Sebuah rekaman video amatir yang memperlihatkan sikap arogan seorang pengemudi mobil berwarna hitam mendadak ramai diperbincangkan di media sosial.
Pria tersebut menjadi perhatian publik setelah diduga menerobos antrean panjang di sebuah SPBU dan malah bersikap menantang ketika ditegur oleh pengendara lain.
Video yang diunggah akun Instagram @lambe_turah itu menunjukkan suasana tegang antara pengemudi mobil dan warga yang sudah lama mengantre. Alih-alih meminta maaf atau menunjukkan sikap kooperatif, pengemudi tersebut justru mengaku memiliki hubungan dengan pejabat kepolisian.
Dalam rekaman terlihat mobil hitam itu memotong barisan kendaraan yang sedang mengular untuk mengisi bahan bakar. Aksi tersebut langsung memicu protes dari para pengendara lain yang mengaku telah menunggu giliran selama berjam-jam.

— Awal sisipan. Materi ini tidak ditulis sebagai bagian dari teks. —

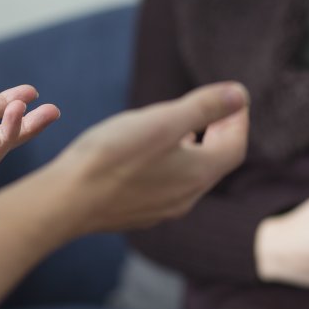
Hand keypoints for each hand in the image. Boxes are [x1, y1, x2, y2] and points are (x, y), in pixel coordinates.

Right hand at [50, 82, 249, 232]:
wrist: (67, 202)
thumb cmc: (112, 157)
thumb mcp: (162, 121)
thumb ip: (204, 107)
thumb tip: (240, 95)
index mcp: (198, 174)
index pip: (235, 146)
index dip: (238, 120)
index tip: (234, 99)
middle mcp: (186, 197)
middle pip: (216, 163)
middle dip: (219, 133)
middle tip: (215, 110)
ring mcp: (162, 209)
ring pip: (190, 176)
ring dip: (195, 150)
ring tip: (185, 128)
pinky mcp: (138, 213)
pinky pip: (167, 186)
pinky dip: (172, 165)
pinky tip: (151, 154)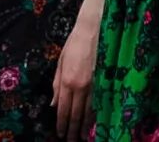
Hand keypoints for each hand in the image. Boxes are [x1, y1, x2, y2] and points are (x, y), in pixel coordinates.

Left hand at [53, 0, 105, 139]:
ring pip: (88, 111)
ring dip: (84, 126)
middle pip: (75, 113)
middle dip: (72, 129)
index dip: (61, 123)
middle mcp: (79, 86)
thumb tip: (54, 104)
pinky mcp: (104, 81)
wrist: (94, 28)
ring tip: (82, 137)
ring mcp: (93, 84)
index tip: (61, 133)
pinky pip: (99, 103)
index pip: (63, 108)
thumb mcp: (61, 61)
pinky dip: (95, 115)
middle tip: (71, 140)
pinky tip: (94, 123)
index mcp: (66, 80)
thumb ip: (56, 84)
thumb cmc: (75, 43)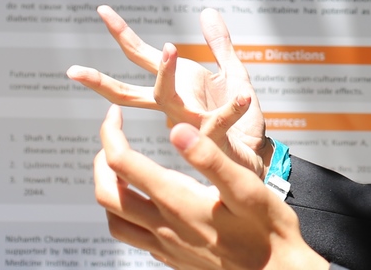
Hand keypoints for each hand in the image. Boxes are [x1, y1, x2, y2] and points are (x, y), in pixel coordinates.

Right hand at [69, 5, 269, 177]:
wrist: (255, 154)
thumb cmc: (239, 118)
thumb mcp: (232, 71)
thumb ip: (220, 43)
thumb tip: (207, 11)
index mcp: (175, 86)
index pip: (140, 56)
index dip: (122, 33)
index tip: (102, 10)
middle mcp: (173, 105)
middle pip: (129, 93)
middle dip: (101, 82)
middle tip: (74, 71)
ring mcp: (188, 121)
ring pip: (168, 99)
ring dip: (168, 74)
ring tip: (171, 48)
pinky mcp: (214, 136)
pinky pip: (220, 122)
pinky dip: (232, 109)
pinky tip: (244, 96)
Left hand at [95, 105, 328, 269]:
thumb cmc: (269, 231)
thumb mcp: (245, 187)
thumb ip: (209, 158)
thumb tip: (176, 131)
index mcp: (178, 203)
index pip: (124, 165)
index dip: (111, 135)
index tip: (115, 115)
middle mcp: (165, 228)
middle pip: (107, 195)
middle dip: (101, 160)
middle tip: (112, 137)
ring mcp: (166, 247)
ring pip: (115, 221)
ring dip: (108, 191)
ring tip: (120, 169)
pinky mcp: (173, 259)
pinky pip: (134, 238)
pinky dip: (126, 215)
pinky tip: (146, 202)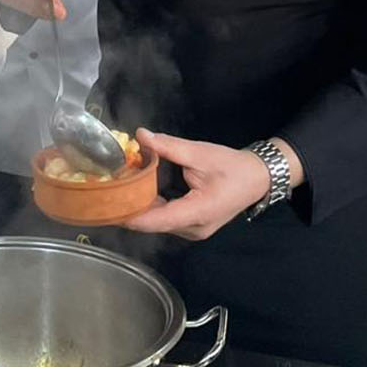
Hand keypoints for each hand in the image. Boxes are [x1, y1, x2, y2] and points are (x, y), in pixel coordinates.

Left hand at [121, 129, 272, 240]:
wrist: (258, 178)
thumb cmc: (232, 166)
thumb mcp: (200, 153)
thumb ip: (169, 147)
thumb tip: (140, 136)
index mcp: (198, 213)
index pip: (157, 220)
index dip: (131, 215)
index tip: (108, 205)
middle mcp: (193, 229)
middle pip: (154, 223)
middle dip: (131, 207)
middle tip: (108, 188)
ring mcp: (193, 231)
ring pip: (158, 223)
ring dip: (140, 207)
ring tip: (118, 188)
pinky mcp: (192, 226)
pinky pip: (166, 219)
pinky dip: (152, 207)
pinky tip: (138, 192)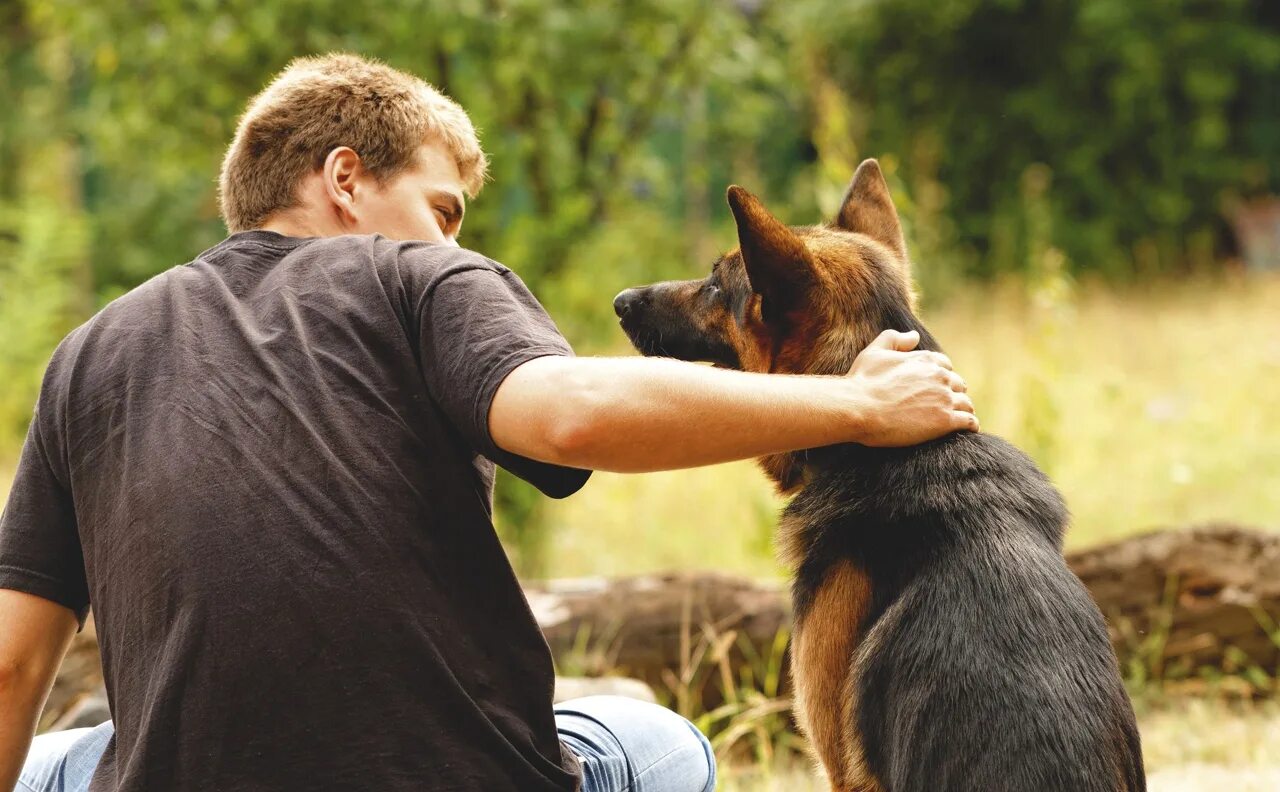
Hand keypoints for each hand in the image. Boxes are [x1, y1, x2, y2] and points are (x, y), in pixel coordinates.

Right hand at [844, 329, 977, 446]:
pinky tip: (968, 429)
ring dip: (963, 409)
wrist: (859, 409)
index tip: (936, 387)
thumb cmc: (863, 382)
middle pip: (958, 384)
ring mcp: (944, 398)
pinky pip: (969, 421)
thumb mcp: (874, 352)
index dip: (941, 376)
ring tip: (959, 417)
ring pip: (966, 403)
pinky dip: (971, 424)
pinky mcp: (945, 421)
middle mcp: (939, 376)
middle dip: (953, 392)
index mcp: (925, 359)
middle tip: (946, 405)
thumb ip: (895, 339)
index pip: (945, 366)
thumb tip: (915, 336)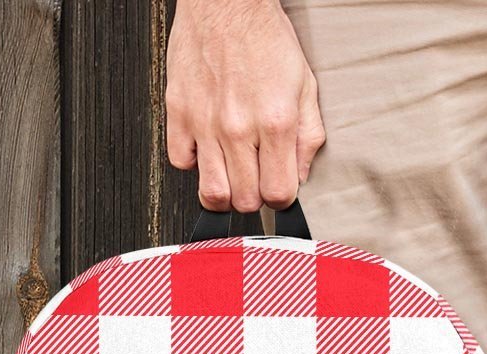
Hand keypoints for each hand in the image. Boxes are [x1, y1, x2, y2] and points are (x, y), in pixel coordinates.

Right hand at [166, 0, 324, 211]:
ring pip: (212, 192)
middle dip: (254, 197)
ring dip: (225, 192)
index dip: (281, 199)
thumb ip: (308, 137)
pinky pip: (180, 162)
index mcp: (275, 123)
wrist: (226, 1)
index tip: (279, 188)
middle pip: (245, 201)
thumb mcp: (305, 87)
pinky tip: (207, 149)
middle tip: (256, 179)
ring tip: (232, 176)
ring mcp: (205, 122)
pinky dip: (194, 163)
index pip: (278, 194)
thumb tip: (301, 175)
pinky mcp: (178, 111)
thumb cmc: (265, 39)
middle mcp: (238, 127)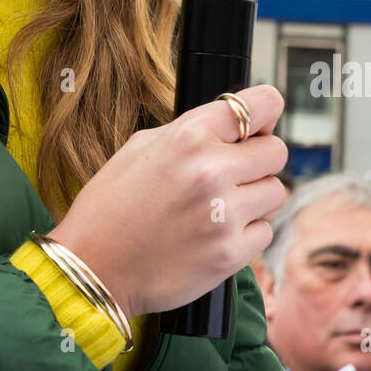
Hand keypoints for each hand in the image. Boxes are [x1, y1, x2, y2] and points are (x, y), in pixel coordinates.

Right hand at [49, 86, 287, 320]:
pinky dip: (245, 234)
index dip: (265, 112)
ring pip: (275, 193)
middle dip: (259, 159)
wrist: (93, 266)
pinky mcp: (230, 254)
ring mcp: (225, 215)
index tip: (261, 123)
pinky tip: (213, 234)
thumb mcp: (142, 147)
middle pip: (277, 151)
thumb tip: (241, 126)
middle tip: (233, 172)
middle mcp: (212, 170)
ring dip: (254, 198)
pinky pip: (264, 233)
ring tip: (218, 207)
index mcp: (191, 135)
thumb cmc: (112, 203)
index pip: (263, 104)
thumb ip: (194, 131)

Ketegangan semakin meningkat ketika seorang perempuan yang merekam kejadian menegur pengemudi tersebut. Namun pria di dalam mobil justru merespons dengan nada tinggi dan menantang.
Alih-alih mereda, pria di dalam mobil hitam itu justru menantang balik dengan nada tinggi.
“Panggil Kapolresnyo ye (Panggil Kapolresnya ya)!” teriak pengemudi tersebut sambil menunjuk ke arah warga, seolah menggertak dengan membawa nama institusi Polri.
Sikap tersebut memicu kecaman dari warga di lokasi. Perekam video juga menyampaikan kekecewaannya atas perilaku yang dianggap tidak beretika di ruang publik.
Sampai saat ini, lokasi pasti SPBU dalam video tersebut belum diketahui secara rinci. Meski begitu, perdebatan di kolom komentar media sosial terus berlangsung. Banyak warganet mengecam tindakan membawa-bawa nama pejabat atau institusi aparat untuk kepentingan pribadi maupun untuk membenarkan perilaku yang melanggar ketertiban umum.